Soil carbon inputs from grain legumes based cropping systems with cover crops

A greener agricultural sector calls for a diet shift from meat to plant protein sources. The inclusion of grain legumes (GLs) such as faba bean (Vicia faba) and pea (Pisum sativum), and further cover crops in crop rotations likely helps the transition towards more sustainable food systems, for example in Denmark where only 3.6% of the organic agricultural land cultivated with GLs. Thus, most GLs in Denmark for human consumption are imported dry grains with only a small local production of green peas. Yet, early harvested GLs may offer environmental and economic benefits by facilitating the establishment and growth of cover crops, which can improve carbon (C) inputs to soils and also opening new possibilities for biorefining of green residues. However, there is no empirical data of C inputs, including phyllo- and rhizodeposition (ClvPR), in GLs-based cropping systems under Danish conditions. Here we performed a field experiment with multiple pulse labelling of 13CO2, to quantify C yields of GLs based cropping systems (faba bean, pea, and the mixture of pea and spring barley) to 1-m soil depth, in comparison to a cereal (spring barley, Hordeum vulgare) based system. The multiple pulse labelling was conducted with both main crops (faba bean, pea, spring barley, and the mixture) as well as the subsequent cover crops, to obtain an estimation of total C yields over a full growing season. The results showed that the total C yields of the main crops was similar among different GLs (4.4, 4.6, and 4.9 Mg C ha-1 for faba bean, pea, and the mixture, respectively), which was slightly lower than that of spring barley (6.5 Mg C ha-1). The same pattern was seen for ClvPR of main crops. Further, the preceding main crops had little effect on the total C yield of subsequent cover crops (2.9, 2.4, 2.3, 2.5 Mg C ha-1 for cover crops following fababean, pea, the mixture, and spring barley, respectively). Thus, no complementary effect of mixed pea and spring barley was found to increase the C yield. However, GLs based cropping systems received no nitrogen (N) fertilizer as opposed to spring barley, which was fertilized with 100 N ha-1 (in slurry). This reduces the reliance on external inputs, and might minimize negative environmental impacts including greenhouse gases emissions, which needs future studies.

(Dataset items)
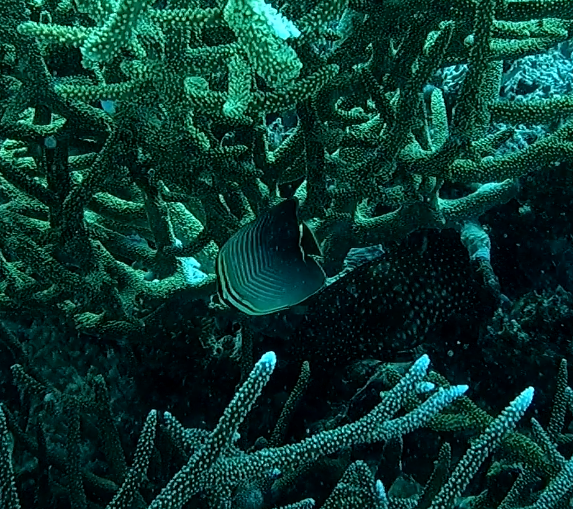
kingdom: Animalia
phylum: Chordata
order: Perciformes
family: Chaetodontidae
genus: Chaetodon
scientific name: Chaetodon baronessa
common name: Triangular butterflyfish
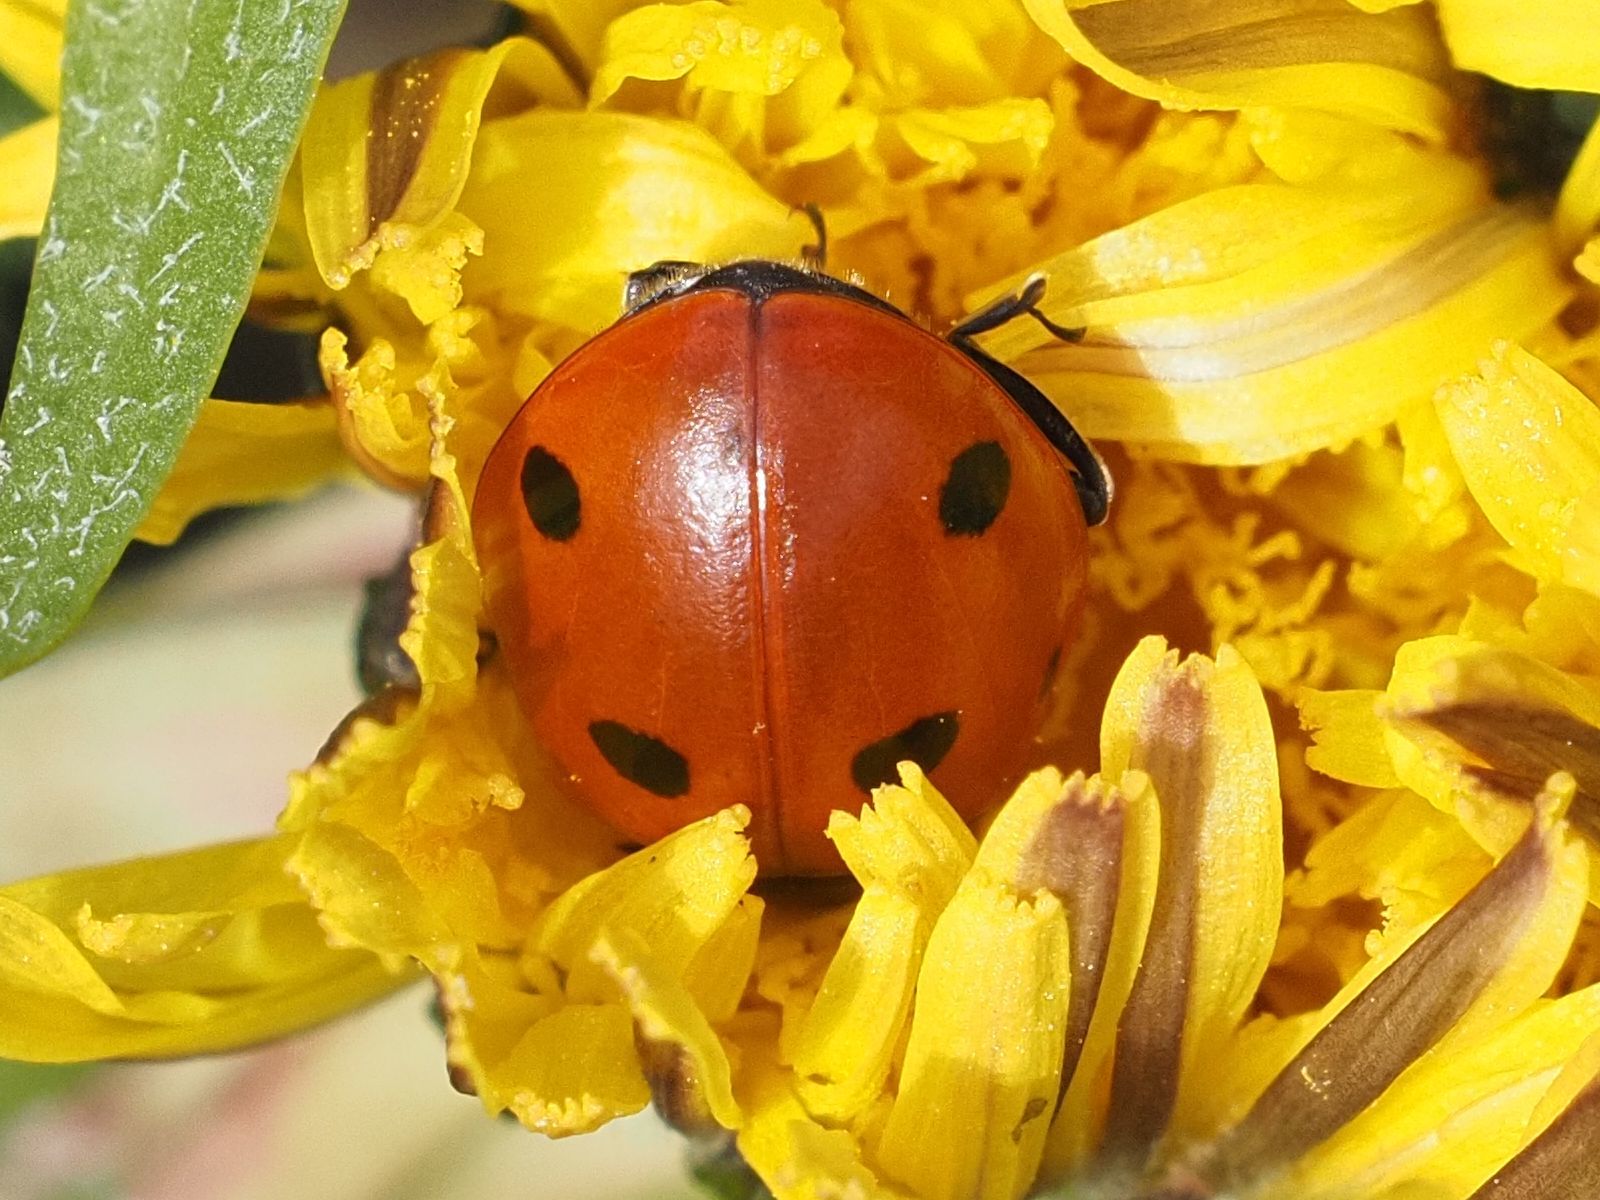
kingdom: Animalia
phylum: Arthropoda
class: Insecta
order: Coleoptera
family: Coccinellidae
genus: Coccinella
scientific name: Coccinella septempunctata
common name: Sevenspotted lady beetle
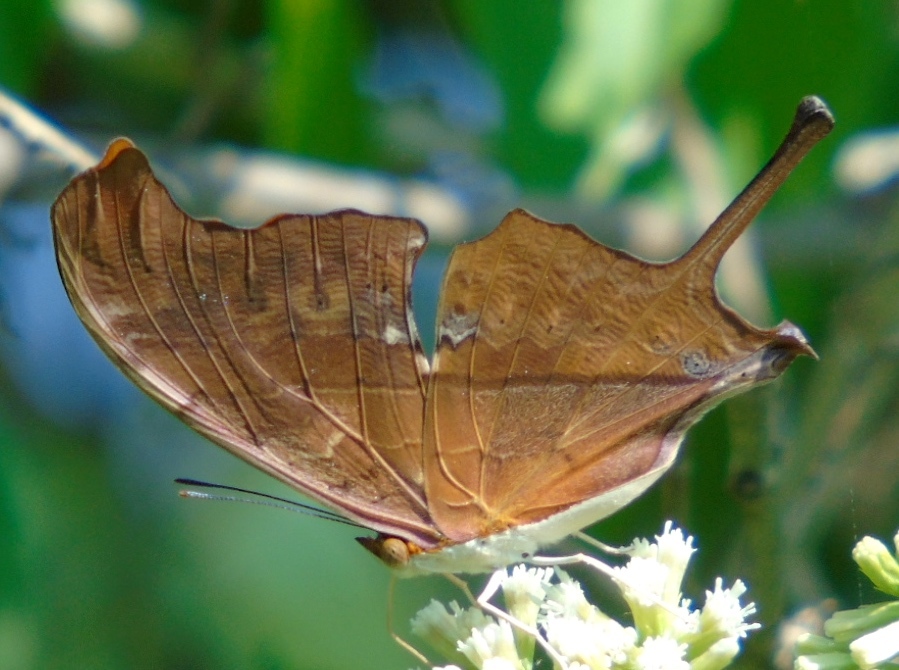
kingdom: Animalia
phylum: Arthropoda
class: Insecta
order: Lepidoptera
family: Nymphalidae
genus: Marpesia
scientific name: Marpesia petreus
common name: Red dagger wing
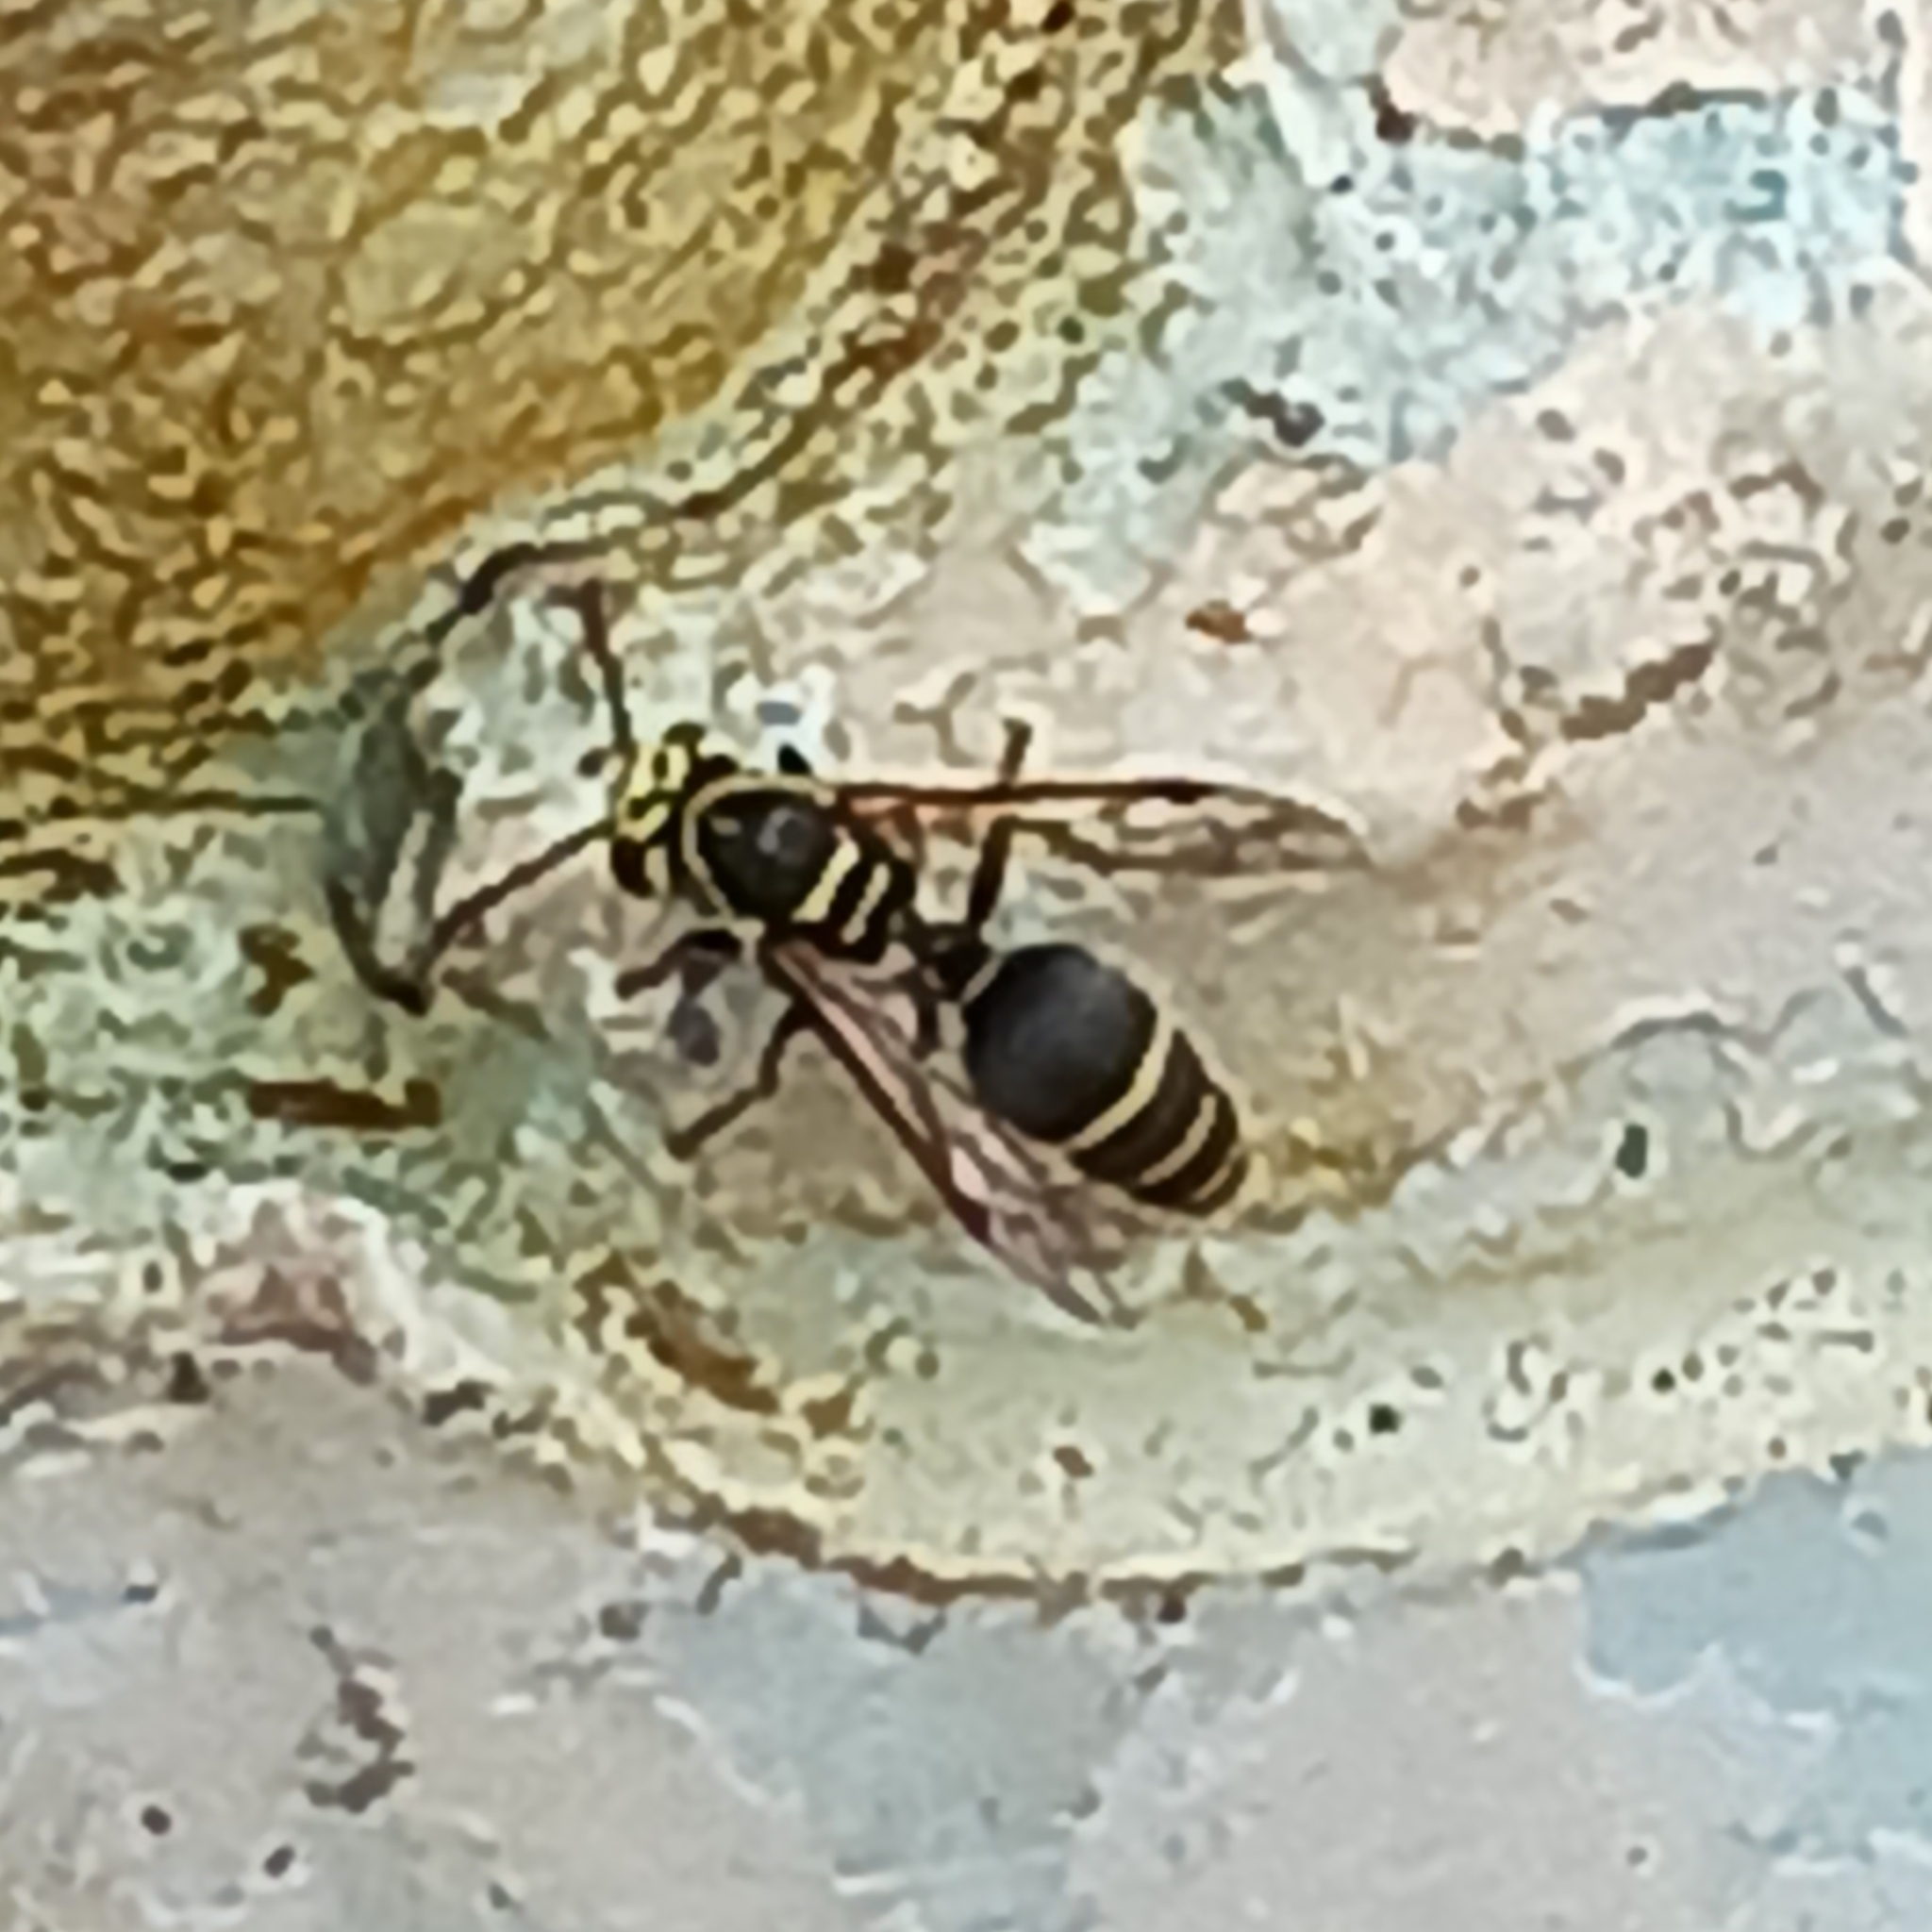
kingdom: Animalia
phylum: Arthropoda
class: Insecta
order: Hymenoptera
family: Vespidae
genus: Protonectarina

→ Exercise goal: Condense the paragraph of the soil carbon abstract that opens with "A greener agricultural sector" into a short bulleted list that keeps its main facts. The items have nothing to do with the soil carbon abstract.

→ Solution to this task:
- Moving from meat to plant protein calls for more grain legumes, such as faba bean and pea, plus cover crops in crop rotations. In Denmark only 3.6% of organic farmland grows grain legumes, and most grain legumes eaten there are imported dry grains.
- Harvesting grain legumes early may help cover crops establish and grow. That could raise soil carbon inputs and open new uses for green residues in biorefining.
- There was no empirical data on carbon inputs, including phyllo- and rhizodeposition, for these systems under Danish conditions.
- A field experiment used repeated 13CO2 pulse labeling on the main crops (faba bean, pea, a pea and spring barley mixture, and spring barley) and on the cover crops that followed. It measured carbon yields down to 1 m of soil over a full growing season.
- Main-crop total carbon yields were similar among the grain legumes: 4.4, 4.6, and 4.9 Mg C ha-1 for faba bean, pea, and the mixture. These were slightly lower than spring barley's 6.5 Mg C ha-1. Phyllo- and rhizodeposition followed the same pattern.
- The preceding crop had little effect on cover crop carbon yields: 2.9, 2.4, 2.3, and 2.5 Mg C ha-1 after faba bean, pea, the mixture, and spring barley. Mixing pea with spring barley gave no extra carbon yield.
- The grain legume systems got no nitrogen fertilizer, while spring barley got nitrogen in slurry. This reduces reliance on external inputs and might lower environmental harm such as greenhouse gas emissions, which future studies need to examine.